Continental shelf pump
In oceanic biogeochemistry, the continental shelf pump is proposed to operate in the shallow waters of the continental shelves, acting as a mechanism to transport carbon (as either dissolved or particulate material) from surface waters to the interior of the adjacent deep ocean.
Originally formulated by Tsunogai et al. (1999), the pump is believed to occur where the solubility and biological pumps interact with a local hydrography that feeds dense water from the shelf floor into sub-surface (at least subthermocline) waters in the neighbouring deep ocean. Tsunogai et al.'s (1999) original work focused on the East China Sea, and the observation that, averaged over the year, its surface waters represented a sink for carbon dioxide. This observation was combined with others of the distribution of dissolved carbonate and alkalinity and explained as follows :
- the shallowness of the continental shelf restricts convection of cooling water
- as a consequence, cooling is greater for continental shelf waters than for neighbouring open ocean waters
- this leads to the production of relatively cool and dense water on the shelf
- the cooler waters promote the solubility pump and lead to an increased storage of dissolved inorganic carbon
- this extra carbon storage is augmented by the increased biological production characteristic of shelves
- the dense, carbon-rich shelf waters sink to the shelf floor and enter the sub-surface layer of the open ocean via isopycnal mixing
Based on their measurements of the CO2 flux over the East China Sea (35 g C m−2 y−1), Tsunogai et al. (1999) estimated that the continental shelf pump could be responsible for an air-to-sea flux of approximately 1 Gt C y−1 over the world's shelf areas. Given that observational and modelling of anthropogenic emissions of CO2 estimates suggest that the ocean is currently responsible for the uptake of approximately 2 Gt C y−1, and that these estimates are poor for the shelf regions, the continental shelf pump may play an important role in the ocean's carbon cycle.

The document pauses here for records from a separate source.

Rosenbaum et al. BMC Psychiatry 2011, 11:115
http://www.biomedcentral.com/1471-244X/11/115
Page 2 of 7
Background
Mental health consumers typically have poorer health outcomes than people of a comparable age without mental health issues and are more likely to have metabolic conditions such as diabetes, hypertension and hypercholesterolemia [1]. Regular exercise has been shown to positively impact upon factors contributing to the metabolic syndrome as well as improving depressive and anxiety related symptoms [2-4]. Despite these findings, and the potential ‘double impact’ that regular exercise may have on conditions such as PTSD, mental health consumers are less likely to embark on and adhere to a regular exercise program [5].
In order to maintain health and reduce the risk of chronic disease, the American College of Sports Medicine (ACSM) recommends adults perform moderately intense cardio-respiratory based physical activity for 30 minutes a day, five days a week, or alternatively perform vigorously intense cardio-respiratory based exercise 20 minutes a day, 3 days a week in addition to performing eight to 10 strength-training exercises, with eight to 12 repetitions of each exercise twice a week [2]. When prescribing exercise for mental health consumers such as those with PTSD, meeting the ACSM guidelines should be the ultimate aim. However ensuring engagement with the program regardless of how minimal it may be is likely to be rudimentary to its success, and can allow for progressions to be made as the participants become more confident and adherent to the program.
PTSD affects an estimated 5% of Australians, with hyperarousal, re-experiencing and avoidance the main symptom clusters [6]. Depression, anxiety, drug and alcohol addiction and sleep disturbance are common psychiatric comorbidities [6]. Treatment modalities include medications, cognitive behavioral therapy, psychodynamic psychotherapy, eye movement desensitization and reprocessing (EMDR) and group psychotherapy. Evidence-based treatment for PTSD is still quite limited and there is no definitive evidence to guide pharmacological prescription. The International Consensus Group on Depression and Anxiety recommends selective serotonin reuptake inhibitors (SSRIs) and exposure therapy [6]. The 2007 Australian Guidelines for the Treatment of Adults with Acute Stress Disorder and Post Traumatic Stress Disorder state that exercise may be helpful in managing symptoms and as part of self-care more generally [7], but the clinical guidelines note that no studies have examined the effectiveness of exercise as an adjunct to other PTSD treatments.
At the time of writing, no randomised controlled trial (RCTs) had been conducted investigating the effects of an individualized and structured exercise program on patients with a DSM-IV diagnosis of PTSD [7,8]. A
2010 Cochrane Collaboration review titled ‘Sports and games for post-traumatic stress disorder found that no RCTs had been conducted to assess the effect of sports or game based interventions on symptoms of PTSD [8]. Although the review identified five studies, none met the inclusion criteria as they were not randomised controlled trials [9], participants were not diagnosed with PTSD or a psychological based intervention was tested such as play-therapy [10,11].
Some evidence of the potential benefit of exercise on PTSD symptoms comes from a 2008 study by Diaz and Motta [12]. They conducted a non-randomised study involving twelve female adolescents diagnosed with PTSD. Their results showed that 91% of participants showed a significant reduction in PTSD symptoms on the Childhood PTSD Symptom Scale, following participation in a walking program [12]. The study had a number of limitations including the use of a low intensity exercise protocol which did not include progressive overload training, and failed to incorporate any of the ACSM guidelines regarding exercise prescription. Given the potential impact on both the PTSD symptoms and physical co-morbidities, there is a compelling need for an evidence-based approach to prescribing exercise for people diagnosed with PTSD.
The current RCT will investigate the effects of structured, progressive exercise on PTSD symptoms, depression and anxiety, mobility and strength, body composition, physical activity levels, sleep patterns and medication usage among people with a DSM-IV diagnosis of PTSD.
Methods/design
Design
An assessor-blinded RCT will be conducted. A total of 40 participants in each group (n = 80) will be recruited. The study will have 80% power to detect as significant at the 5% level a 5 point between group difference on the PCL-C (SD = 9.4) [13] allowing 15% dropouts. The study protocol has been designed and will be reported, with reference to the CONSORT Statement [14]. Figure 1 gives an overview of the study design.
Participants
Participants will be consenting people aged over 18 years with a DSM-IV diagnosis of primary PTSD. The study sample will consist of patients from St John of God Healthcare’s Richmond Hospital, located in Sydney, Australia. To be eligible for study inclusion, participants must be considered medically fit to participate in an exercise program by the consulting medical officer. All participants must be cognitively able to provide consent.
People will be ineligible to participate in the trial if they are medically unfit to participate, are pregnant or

One caveat to this calculation is that the original work was concerned with the hydrography of the East China Sea, where cooling plays the dominant role in the formation of dense shelf water, and that this mechanism may not apply in other regions. However, it has been suggested that other processes may drive the pump under different climatic conditions. For instance, in polar regions, the formation of sea-ice results in the extrusion of salt that may increase seawater density. Similarly, in tropical regions, evaporation may increase local salinity and seawater density.
The strong sink of CO2 at temperate latitudes reported by Tsunogai et al. (1999) was later confirmed in the Gulf of Biscay, the Middle Atlantic Bight and the North Sea. On the other hand, in the sub-tropical South Atlantic Bight reported a source of CO2 to the atmosphere.
Recently, work has compiled and scaled available data on CO2 fluxes in coastal environments, and shown that globally marginal seas act as a significant CO2 sink (-1.6 mol C m−2 y−1; -0.45 Gt C y−1) in agreement with previous estimates. However, the global sink of CO2 in marginal seas could be almost fully compensated by the emission of CO2 (+11.1 mol C m−2 y−1; +0.40 Gt C y−1) from the ensemble of near-shore coastal ecosystems, mostly related to the emission of CO2 from estuaries (0.34 Gt C y−1).
An interesting application of this work has been examining the impact of sea level rise over the last de-glacial transition on the global carbon cycle. During the last glacial maximum sea level was some 120 m (390 ft) lower than today. As sea level rose the surface area of the shelf seas grew and in consequence the strength of the shelf sea pump should increase.